Start of Provided material

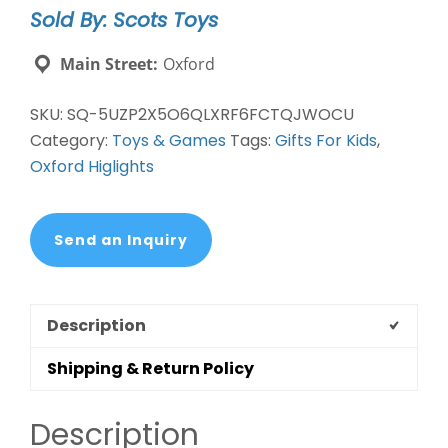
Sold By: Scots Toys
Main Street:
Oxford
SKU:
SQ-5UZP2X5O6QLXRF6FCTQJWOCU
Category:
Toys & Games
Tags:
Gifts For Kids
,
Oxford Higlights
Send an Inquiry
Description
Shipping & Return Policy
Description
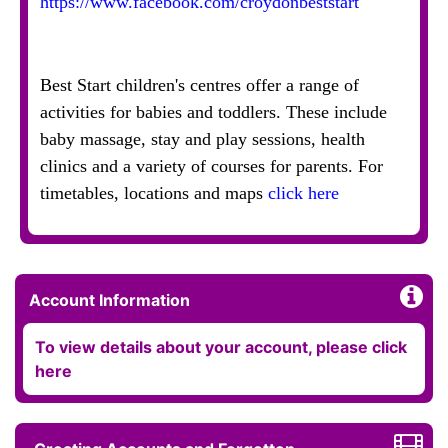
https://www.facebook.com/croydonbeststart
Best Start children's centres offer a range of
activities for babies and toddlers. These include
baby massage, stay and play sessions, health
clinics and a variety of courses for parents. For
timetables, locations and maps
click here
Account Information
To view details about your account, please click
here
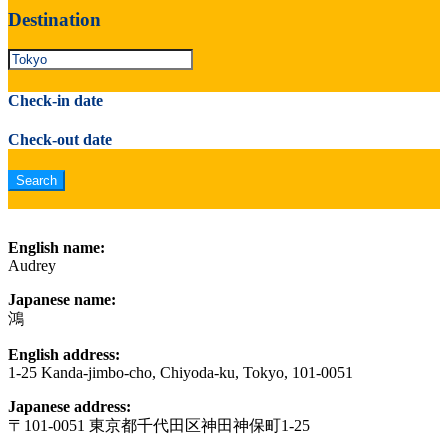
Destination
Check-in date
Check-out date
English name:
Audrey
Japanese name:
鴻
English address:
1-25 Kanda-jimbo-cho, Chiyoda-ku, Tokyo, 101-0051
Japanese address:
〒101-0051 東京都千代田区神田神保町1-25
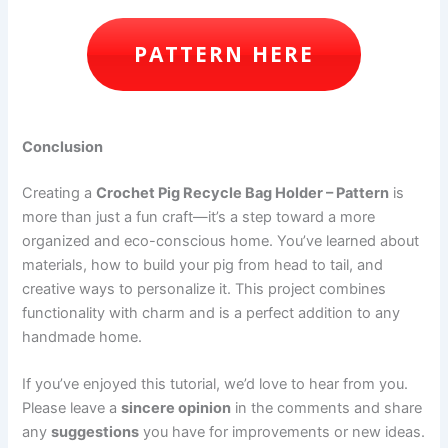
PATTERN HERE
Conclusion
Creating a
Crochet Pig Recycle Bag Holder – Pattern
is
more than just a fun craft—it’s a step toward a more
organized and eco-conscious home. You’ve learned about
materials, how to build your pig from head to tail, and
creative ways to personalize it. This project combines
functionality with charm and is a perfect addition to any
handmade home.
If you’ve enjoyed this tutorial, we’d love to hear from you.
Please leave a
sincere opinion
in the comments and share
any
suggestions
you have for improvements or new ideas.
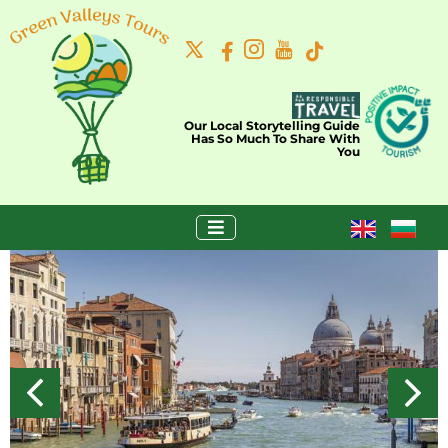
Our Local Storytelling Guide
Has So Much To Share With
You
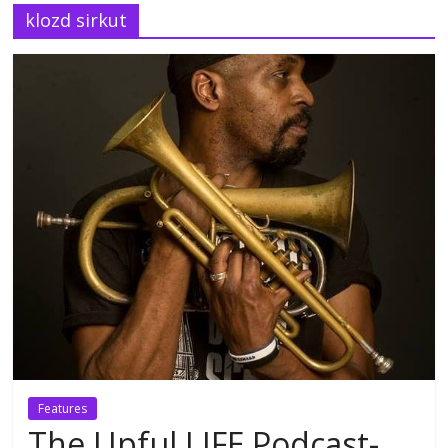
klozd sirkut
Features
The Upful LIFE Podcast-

End of Provided material

## Exercise prompt
Return all the records above exactly, pictures omitted.

## Solution to the problem
Sold By: Scots Toys
Main Street:
Oxford
SKU:
SQ-5UZP2X5O6QLXRF6FCTQJWOCU
Category:
Toys & Games
Tags:
Gifts For Kids
,
Oxford Higlights
Send an Inquiry
Description
Shipping & Return Policy
Description
https://www.facebook.com/croydonbeststart
Best Start children's centres offer a range of
activities for babies and toddlers. These include
baby massage, stay and play sessions, health
clinics and a variety of courses for parents. For
timetables, locations and maps
click here
Account Information
To view details about your account, please click
here
Destination
Check-in date
Check-out date
English name:
Audrey
Japanese name:
鴻
English address:
1-25 Kanda-jimbo-cho, Chiyoda-ku, Tokyo, 101-0051
Japanese address:
〒101-0051 東京都千代田区神田神保町1-25
PATTERN HERE
Conclusion
Creating a
Crochet Pig Recycle Bag Holder – Pattern
is
more than just a fun craft—it’s a step toward a more
organized and eco-conscious home. You’ve learned about
materials, how to build your pig from head to tail, and
creative ways to personalize it. This project combines
functionality with charm and is a perfect addition to any
handmade home.
If you’ve enjoyed this tutorial, we’d love to hear from you.
Please leave a
sincere opinion
in the comments and share
any
suggestions
you have for improvements or new ideas.
Our Local Storytelling Guide
Has So Much To Share With
You
klozd sirkut
Features
The Upful LIFE Podcast-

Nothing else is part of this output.